STATED TASK 1
Repeat the part of the rows below that opens with the line containing "Page size: 1654x1241." and closes with the line containing "list speaker : Kevin", both lines included.

# Best GPS for use on an ATV



## rjg30

I'm looking for a GPS that I can use with a handlebar mount on my ATV. I'd like to get one that has the ATV trails in MI loased on it. Any thoughts on brand, screen size, ease of use, etc would be greatly appreciated


----------



## Rysalka

I use a Garmin GPsMap 76Csx, for Hunting, Fishing, snowmobile and ATV easy to use, fits in pocket, screen is small but useable (it is a handheld so what would you expect), battery useage is low, or can be hard wired to atv, Idiot proof, lots of accessories for mounting to different types of vehicles. . 
VVMapping sell a inexpensibe map for Michigan Snowmobile and ATV trails don't beleive any manufacture provides install ATV maps. 
I use Garmin Mapsource (provided with the GPS) to store and file my maps for Fishing waypoint/maps, Hunting waypoints/maps, ATV & Snowmoble trails and maps. 
I just save existing Map and Waypoints to computer and down load from Mapsource the Map I need need for the day.

RECORDS FOR THIS EXERCISE
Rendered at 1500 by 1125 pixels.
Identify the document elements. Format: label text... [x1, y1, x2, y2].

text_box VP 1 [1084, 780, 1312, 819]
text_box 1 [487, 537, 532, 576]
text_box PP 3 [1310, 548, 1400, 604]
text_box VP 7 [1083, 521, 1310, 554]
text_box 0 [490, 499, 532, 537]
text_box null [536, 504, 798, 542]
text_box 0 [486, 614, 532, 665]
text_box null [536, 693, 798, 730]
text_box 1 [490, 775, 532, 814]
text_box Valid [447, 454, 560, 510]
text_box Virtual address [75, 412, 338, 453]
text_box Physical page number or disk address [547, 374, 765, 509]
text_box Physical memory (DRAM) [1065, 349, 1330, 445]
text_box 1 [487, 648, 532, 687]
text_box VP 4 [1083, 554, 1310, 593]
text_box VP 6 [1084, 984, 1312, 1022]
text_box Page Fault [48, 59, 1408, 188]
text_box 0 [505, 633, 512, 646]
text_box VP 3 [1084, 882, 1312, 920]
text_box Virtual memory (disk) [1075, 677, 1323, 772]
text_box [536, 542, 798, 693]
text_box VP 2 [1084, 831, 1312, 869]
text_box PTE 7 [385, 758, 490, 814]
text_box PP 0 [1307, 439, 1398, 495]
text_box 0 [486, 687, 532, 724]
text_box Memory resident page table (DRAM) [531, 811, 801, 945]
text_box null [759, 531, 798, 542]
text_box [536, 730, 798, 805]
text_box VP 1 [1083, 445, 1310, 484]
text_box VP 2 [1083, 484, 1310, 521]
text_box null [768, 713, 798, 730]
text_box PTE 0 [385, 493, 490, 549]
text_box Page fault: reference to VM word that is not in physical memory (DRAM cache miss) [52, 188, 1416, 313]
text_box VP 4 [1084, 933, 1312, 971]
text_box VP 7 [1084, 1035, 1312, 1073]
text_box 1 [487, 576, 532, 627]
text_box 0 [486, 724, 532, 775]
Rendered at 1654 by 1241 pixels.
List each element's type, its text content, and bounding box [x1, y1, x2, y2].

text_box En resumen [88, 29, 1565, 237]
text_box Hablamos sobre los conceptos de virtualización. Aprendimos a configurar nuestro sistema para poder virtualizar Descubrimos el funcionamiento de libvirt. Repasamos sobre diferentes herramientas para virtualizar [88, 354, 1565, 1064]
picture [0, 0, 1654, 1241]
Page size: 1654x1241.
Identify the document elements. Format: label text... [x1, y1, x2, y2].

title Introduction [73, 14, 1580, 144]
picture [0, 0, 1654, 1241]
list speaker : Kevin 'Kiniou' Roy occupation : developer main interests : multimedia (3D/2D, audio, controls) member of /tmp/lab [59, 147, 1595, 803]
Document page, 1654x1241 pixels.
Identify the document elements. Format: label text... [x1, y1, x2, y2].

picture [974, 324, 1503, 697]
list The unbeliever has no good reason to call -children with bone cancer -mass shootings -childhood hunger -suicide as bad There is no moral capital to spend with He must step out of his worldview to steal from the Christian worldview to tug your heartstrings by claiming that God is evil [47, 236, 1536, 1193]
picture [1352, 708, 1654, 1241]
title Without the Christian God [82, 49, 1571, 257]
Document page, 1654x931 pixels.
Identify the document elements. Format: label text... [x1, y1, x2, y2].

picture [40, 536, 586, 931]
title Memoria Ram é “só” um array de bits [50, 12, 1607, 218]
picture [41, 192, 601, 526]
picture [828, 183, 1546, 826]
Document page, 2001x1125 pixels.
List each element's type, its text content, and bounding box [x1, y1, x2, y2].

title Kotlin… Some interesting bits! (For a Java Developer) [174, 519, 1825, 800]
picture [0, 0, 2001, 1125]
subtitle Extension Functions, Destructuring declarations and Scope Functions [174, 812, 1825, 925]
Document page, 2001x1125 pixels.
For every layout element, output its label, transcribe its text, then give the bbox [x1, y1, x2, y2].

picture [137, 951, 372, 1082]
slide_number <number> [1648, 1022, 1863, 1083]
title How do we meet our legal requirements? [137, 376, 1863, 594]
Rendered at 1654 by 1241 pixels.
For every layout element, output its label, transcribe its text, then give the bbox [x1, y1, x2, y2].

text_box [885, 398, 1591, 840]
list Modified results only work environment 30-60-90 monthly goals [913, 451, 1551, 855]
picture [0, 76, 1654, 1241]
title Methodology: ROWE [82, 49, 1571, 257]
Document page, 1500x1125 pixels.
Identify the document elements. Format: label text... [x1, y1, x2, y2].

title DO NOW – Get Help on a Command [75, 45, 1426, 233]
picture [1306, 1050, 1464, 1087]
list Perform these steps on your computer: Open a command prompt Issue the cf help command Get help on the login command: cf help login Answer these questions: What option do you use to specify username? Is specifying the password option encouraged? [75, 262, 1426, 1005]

STATED TASK 2
Reproduce the part of the ATV GPS thread above that opens with the words "I use Garmin" and closes with "trails and maps.", copying it word for word.

CORRECT RESULT 1
Page size: 1654x1241.
Identify the document elements. Format: label text... [x1, y1, x2, y2].

title Introduction [73, 14, 1580, 144]
picture [0, 0, 1654, 1241]
list speaker : Kevin 'Kiniou' Roy occupation : developer main interests : multimedia (3D/2D, audio, controls) member of /tmp/lab [59, 147, 1595, 803]

CORRECT RESULT 2
I use Garmin Mapsource (provided with the GPS) to store and file my maps for Fishing waypoint/maps, Hunting waypoints/maps, ATV & Snowmoble trails and maps.